I guess the point of this post is really to say that I finally feel okay with both where I am, and where my mommy friends are. It might have taken a while to get here, but I have nothing but love and joy for them.

Now, fill me in on how that teething is going...

Saturday, October 1, 2011

32 Rules of Zombieland

Hubby made an excellent suggestion the other night, while I was working on a different writing project. He said, "You should write a survival guide for infertility. Like in Zombieland! Rule #1: Cardio!"

I think he is a genius, so here it goes:

Rule #1: Find your inner Jerry Lewis
You might be in this situation for a long time, so buckle in and find a way to laugh. There will be moments that are scary, ironic, ridiculous, and painful. But, if you can laugh at at least some of it, you will survive. Otherwise, they might have to get the rubber room ready.

Rule #2: Google is both friend and foe
This is a rule that applies to a variety of reasons (not just infertility), but I am telling you right now: I am a hypocrite. I never followed the advice of those who told me to stop researching infertility on the internet. It is like crack for me. I just can’t tear myself away. But, you should prepare yourself for the onslaught of information on the interwebs and know that only a small portion of it is going to be helpful. Go to the most reputable sites you can, take message boards and public forums with a grain of salt, and rely most on information from those who have been in the game for a long time or have spent $100,000 on their M.D. Well...see #3 for an exception to this rule.

Rule #3: Be a critic, interrogator, and investigator with your medical team
While you do have to have some amount of trust, you also have a brain and gut instinct. Disagreeing with a medical professional can feel as scary as sending food back at a restaurant, but every time I ignore my instincts, I regret it. Speak your mind and ask LOTS of questions.

Rule #4: Say goodbye to any modesty and “Hello, stirrups!”
You will soon know your vagina, ovaries, and uterus better than any ultrasound technician, nurse, or doctor. Get used to having people see your naughty bits, both inside and out. I used to be shy about this, but after a while, you are ready to drop your pants for anyone in a lab coat. I should start demanding dinner and a movie first.

Think of it this way, just like those people who give you a bikini wax, I am sure that they not only have seen worse, but barely look at your face anymore.

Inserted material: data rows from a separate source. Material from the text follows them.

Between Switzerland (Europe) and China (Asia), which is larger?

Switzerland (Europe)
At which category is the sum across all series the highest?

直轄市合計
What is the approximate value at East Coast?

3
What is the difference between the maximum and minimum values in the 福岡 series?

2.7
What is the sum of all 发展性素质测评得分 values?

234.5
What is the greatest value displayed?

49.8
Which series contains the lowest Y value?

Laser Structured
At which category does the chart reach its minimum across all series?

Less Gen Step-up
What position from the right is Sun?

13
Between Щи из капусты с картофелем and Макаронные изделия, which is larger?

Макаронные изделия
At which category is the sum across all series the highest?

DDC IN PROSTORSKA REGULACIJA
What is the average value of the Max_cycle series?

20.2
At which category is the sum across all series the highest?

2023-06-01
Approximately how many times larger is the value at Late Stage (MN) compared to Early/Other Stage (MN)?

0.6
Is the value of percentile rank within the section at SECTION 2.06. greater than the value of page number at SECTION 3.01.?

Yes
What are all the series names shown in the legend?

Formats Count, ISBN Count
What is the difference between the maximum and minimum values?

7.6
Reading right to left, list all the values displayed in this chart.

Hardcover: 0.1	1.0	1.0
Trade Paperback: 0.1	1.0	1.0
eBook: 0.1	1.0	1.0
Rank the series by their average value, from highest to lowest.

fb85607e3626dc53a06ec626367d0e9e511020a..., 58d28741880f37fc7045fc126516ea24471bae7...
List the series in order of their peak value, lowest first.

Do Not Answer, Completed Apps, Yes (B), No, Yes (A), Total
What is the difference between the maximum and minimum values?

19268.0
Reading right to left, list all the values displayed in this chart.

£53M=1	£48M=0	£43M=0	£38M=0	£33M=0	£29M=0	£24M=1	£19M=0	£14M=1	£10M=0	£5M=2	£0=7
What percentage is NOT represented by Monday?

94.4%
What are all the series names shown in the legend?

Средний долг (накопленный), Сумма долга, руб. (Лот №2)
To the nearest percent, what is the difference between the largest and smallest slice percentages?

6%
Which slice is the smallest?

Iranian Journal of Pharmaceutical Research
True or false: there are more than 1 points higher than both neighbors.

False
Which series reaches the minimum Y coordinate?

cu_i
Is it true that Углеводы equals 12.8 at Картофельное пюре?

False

Rule #5: Think of your plans as a yoga pose - flexible.
When you are in treatment, all of your appointments are based on cycle days and results of the medication. So, although you might have a big meeting at work, a weekend trip to the Cape, or (in my case) a lesson on clock reading scheduled, you might have to throw those plans to the wind if your follicles are growing. I mean really, wouldn't you rather be getting a blood draw than taking a conference call?

I'll be adding to this list over time. If any of my fertility challenged friends want to add to it, don't be shy!

By the way - I'm about a week of injections into this IUI cycle and things are coming along nicely. Please, for God's sake, cross your fingers for me.